People who believed in the Bush boom and got into the markets when the president cut tax rates in 2003 have done very well. If you read NRO and have bought into the ideas of Larry Kudlow, Art Laffer, Steve Forbes, Rich Karlgaard, Brian Wesbury, Don Luskin, and yours truly, you made money. If you bought into the leftie doom-and-gloom scenario of Paul Krugman et al, you missed one of the great wealth-creation events in modern history. Bush proved, once again, that Reaganomics isn’t just theory — it really works. It works when Republicans like Calvin Coolidge use it. It works when Democrats like JFK and Bill Clinton use it. It even works when Russia and China use it.

But it doesn’t work when it’s not used, and that’s what’s happening to investors right now.

There’s been a great deal of discussion about whether or not the Bush tax cuts are going to expire at the end of 2010. But almost nobody has mentioned the fact that some of them have already begun to expire. The tax cut of 2003 extended a provision which changed the law (for fellow code-heads like myself, I’m talking about section 179) so that businesses could deduct durable-equipment expenses more quickly than had been allowed previously. Instead of forcing businesses to spread the tax deductions out over five or seven years, they were given greater leeway to deduct the purchases at the time they were made. That provision expired three weeks ago. No wonder investors are apprehensive about a slowing economy.

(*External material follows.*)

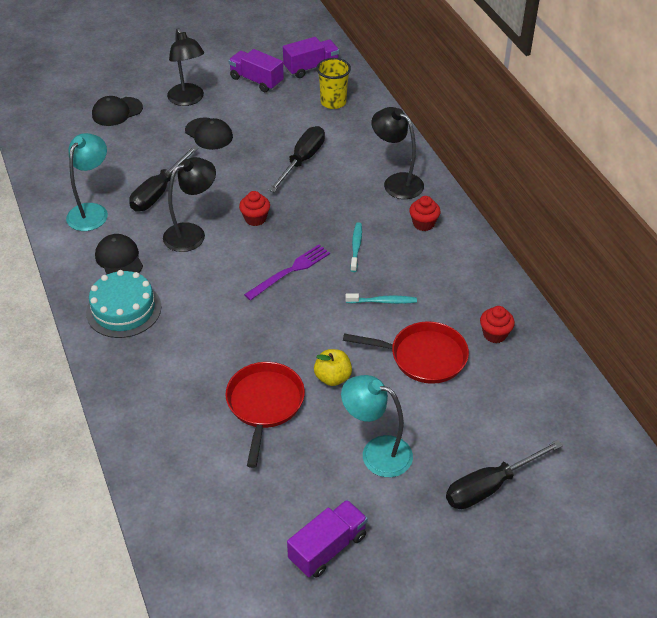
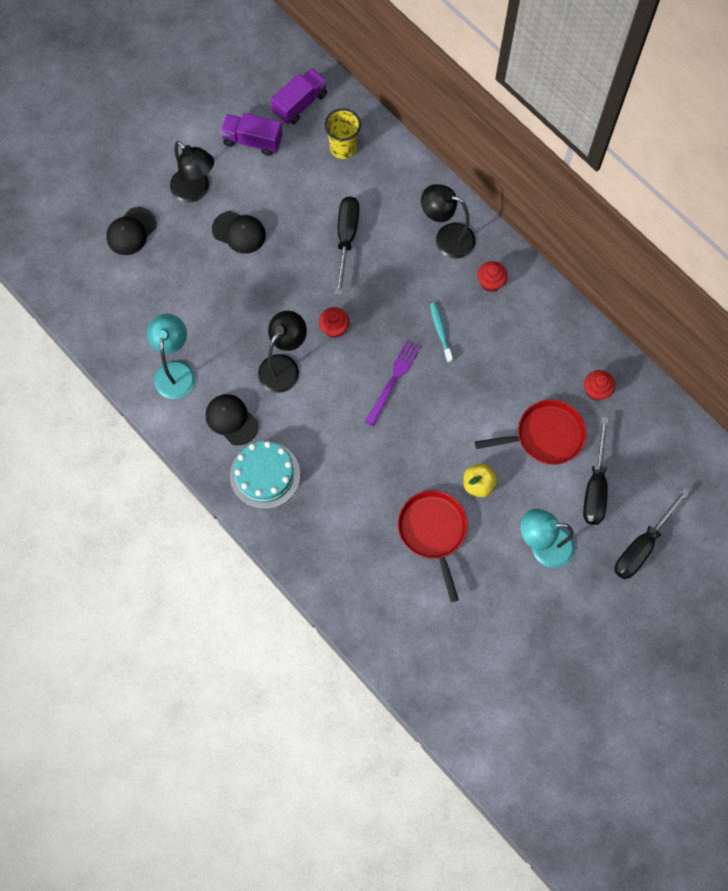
camera: 20 degrees left, 25 degrees up
black screwdriver [129,145,199,212] -> black screwdriver moved to [583,417,609,525]
purple truck [287,500,368,578] -> none
turquoise toothbrush [345,293,417,304] -> none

It’s not just the business-equipment deduction; it’s also the whole cluster of issues that buzz around the presidential election. Every caucus and primary election is a leading indicator of future tax and regulatory policy. Investors are just registering what they see. And they see that since Iowa, the pro-growth party has been in disarray while the anti-growth party has been the beneficiary.

If you don’t believe me, just look at the Intrade political-futures market for a Republican win overlaid with the Dow Jones Industrial Average. As the GOP prospects fall, so do the prospects of the investor class. Either a pro-growth candidate becomes a front-runner, or a front-runner becomes (persuasively) pro-growth. Otherwise investors will remain jittery. Do you blame them?